Europe Up on U.S. Stimulus Package, banks, tech and commodity shares (Reuters) (25-01-2008)

LONDON, Jan 25 (Reuters) - European shares are advancing on Friday as investors take heart from the speedy arrangement of the U.S. economic stimulus package which already boosted Wall Street and Asian markets.

Shortly after opening the FTSEurofirst 300 index of top European shares was up 1.1 percent at 1,345.15 points, adding to a 5.4-percent advance on Thursday, in the wake of sharp gains in Asia.

Banks and oil shares were leading gains. Standard Chartered rose 2.4 percent and Commerzbank 2.3 percent; even French bank Societe Générale rose 2.5 percent one day after stunning markets by disclosing a trader fraud that lost it 4.9 billion Euros.

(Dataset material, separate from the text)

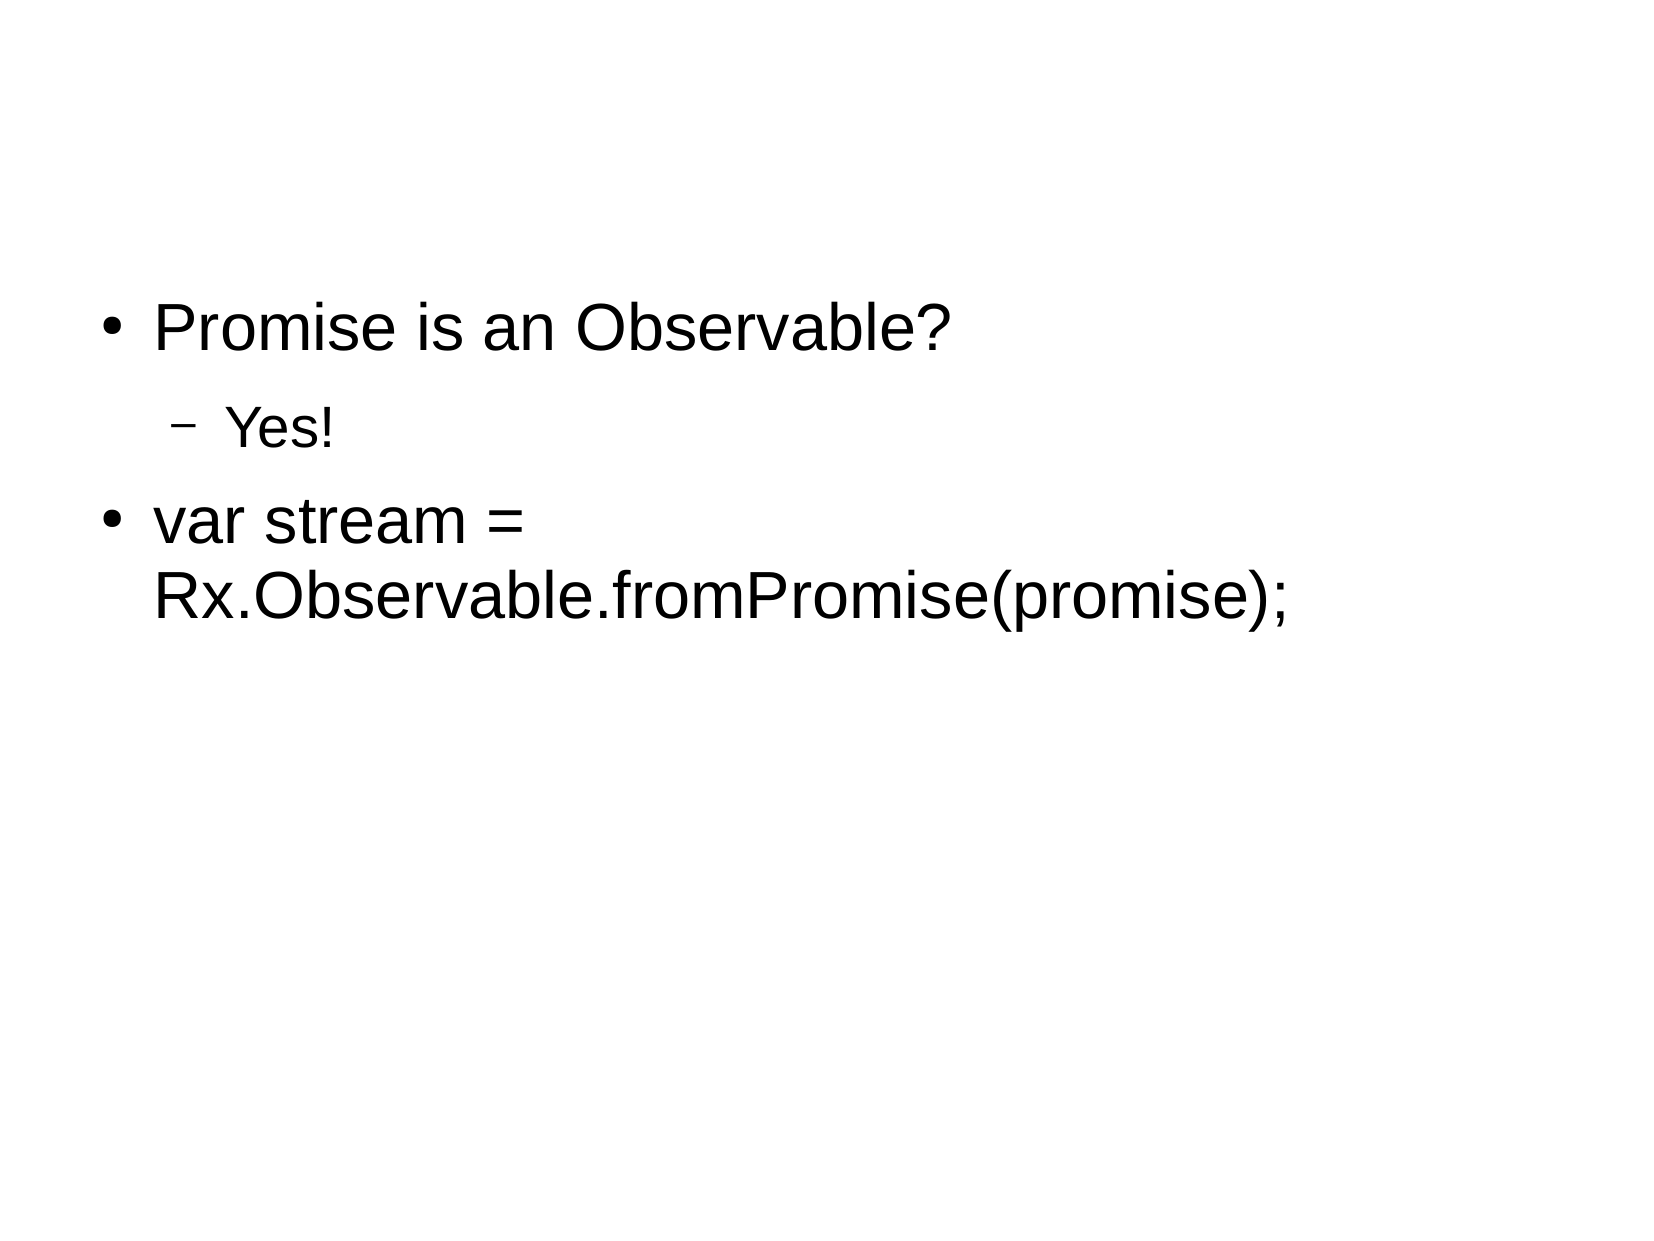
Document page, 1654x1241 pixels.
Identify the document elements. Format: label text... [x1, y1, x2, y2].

BP rose 1.7 percent as oil prices breached $90 a barrel.

A 2-percent rise in copper futures lifted stock in miners, with Kazakhmys, Vedanta and Antofagasta up between 3 and 6 percent.

Shares in brewer Heineken rose 1.7 percent after it and partner Carlsberg agreed a joint cash bid for Scottish & Newcastle, which was up 2 percent. Carlsberg was up 0.2 percent.

Global stocks rose after the U.S. Congress and the White House agreed the outlines of a stimulus package that would give 117 million U.S. families a tax rebate. The agreement came less that a week after President George Bush said a proposal was in the works.

Analysts said there were plenty of positives emerging from the United States but expected share volatility in the short term.

Britain's FTSE was up 1.1 percent, Germany's DAX up 2.2 percent and France's CAC up 1.3 percent.

European shares have lost 12 percent so far this year, putting January on track to be the worst month for the FTSEurofirst 300 since September 2002.

Investors have been worried by the prospect of a recession in the United States, the world's biggest economy, and problems for bond insurers, which guarantee more than $2 trillion of securities.

The FTSEurofirst 300 gained 1.6 percent last year after a 16 percent gain in 2006, and a bull run that began in 2003 has floundered badly in recent months.